Search code examples
sqlmysqlcountdistinctwindow-functions

SQL Count Distinct over Rolling Window on Timestamp


I have this SQL query:

SELECT COUNT(DISTINCT CustomerName) over(
            ORDER BY OrderTimestamp 
            RANGE BETWEEN INTERVAL 2 hour PRECEDING AND CURRENT ROW 
        ) AS count_per_time
FROM Orders
WHERE CustomerName IS NOT null
AND CustomerName != ''

but it doesn't work because DISTINCT is not allowed with OVER clause. Could anyone help me how to solve it, please? Thank you very much.


Solution

  • I don't think that this can be solved with window functions.

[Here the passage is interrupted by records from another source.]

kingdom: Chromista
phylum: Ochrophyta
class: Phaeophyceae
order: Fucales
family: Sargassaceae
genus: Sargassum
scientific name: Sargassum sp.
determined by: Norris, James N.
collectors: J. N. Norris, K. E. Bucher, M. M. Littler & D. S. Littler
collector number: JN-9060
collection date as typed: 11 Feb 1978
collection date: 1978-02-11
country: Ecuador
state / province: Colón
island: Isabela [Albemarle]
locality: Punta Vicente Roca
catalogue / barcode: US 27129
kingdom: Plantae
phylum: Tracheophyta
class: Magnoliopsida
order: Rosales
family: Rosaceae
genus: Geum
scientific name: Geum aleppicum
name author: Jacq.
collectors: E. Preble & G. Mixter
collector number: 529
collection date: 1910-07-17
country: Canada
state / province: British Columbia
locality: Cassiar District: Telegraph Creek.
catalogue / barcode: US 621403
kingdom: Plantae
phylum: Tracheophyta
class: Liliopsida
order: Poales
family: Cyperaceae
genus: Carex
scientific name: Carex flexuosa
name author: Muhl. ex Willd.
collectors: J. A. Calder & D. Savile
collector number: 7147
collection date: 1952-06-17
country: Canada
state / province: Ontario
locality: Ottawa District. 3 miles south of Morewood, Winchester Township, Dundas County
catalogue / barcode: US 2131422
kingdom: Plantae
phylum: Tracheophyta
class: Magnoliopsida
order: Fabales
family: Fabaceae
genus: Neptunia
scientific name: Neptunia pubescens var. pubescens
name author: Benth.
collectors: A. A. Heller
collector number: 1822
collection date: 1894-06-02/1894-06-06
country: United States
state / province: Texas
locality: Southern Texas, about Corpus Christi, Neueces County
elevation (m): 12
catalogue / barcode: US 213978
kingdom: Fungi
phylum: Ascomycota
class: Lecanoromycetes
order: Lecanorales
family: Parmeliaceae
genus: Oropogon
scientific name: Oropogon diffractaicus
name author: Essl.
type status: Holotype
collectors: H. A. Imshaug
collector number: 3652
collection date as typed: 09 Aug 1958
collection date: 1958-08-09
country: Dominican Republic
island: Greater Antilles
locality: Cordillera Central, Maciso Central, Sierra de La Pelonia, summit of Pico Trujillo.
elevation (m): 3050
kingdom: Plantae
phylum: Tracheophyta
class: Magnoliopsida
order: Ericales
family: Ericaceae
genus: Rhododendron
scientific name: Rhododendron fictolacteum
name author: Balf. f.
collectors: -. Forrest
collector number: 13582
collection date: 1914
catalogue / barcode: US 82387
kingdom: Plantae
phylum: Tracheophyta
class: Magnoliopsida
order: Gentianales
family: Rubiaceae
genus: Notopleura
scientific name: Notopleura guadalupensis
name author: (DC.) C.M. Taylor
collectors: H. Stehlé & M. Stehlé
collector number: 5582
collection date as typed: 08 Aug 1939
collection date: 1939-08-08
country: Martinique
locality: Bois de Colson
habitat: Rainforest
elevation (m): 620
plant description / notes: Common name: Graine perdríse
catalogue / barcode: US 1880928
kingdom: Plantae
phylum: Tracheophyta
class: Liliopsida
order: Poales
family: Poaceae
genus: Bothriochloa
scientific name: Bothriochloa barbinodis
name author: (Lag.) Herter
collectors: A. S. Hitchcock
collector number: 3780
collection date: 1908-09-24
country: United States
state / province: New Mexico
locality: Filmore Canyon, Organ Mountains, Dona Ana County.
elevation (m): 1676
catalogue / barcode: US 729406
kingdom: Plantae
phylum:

    There is an emulation technique that uses a substraction of dense_ranks, but the latter does not support window frame specifications (ie: the range / rows syntax in your original code). Well, to be precise, it actually allows the syntax, but silently ignores it : so it still operates over the whole partition. This is explained in the documentation:

    Standard SQL specifies that window functions that operate on the entire partition should have no frame clause. MySQL permits a frame clause for such functions but ignores it. These functions use the entire partition even if a frame is specified:

    CUME_DIST()
    DENSE_RANK()
    LAG()
    LEAD()
    NTILE()
    PERCENT_RANK()
    RANK()
    ROW_NUMBER()
    

    It seems like the only option left is a subquery:

    SELECT o.*,
        (
            SELECT COUNT(DISTINCT o1.CustomerName) 
            FROM Orders o1
            WHERE o1.CustomerName != ''
            WHERE o1.OrderTimestamp BETWEEN o.OrderTimestamp - INTERVAL 2 HOUR AND o.OrderTimestamp
        ) AS count_per_time
    FROM Orders o
    WHERE o.CustomerName IS NOT null and o.CustomerName != ''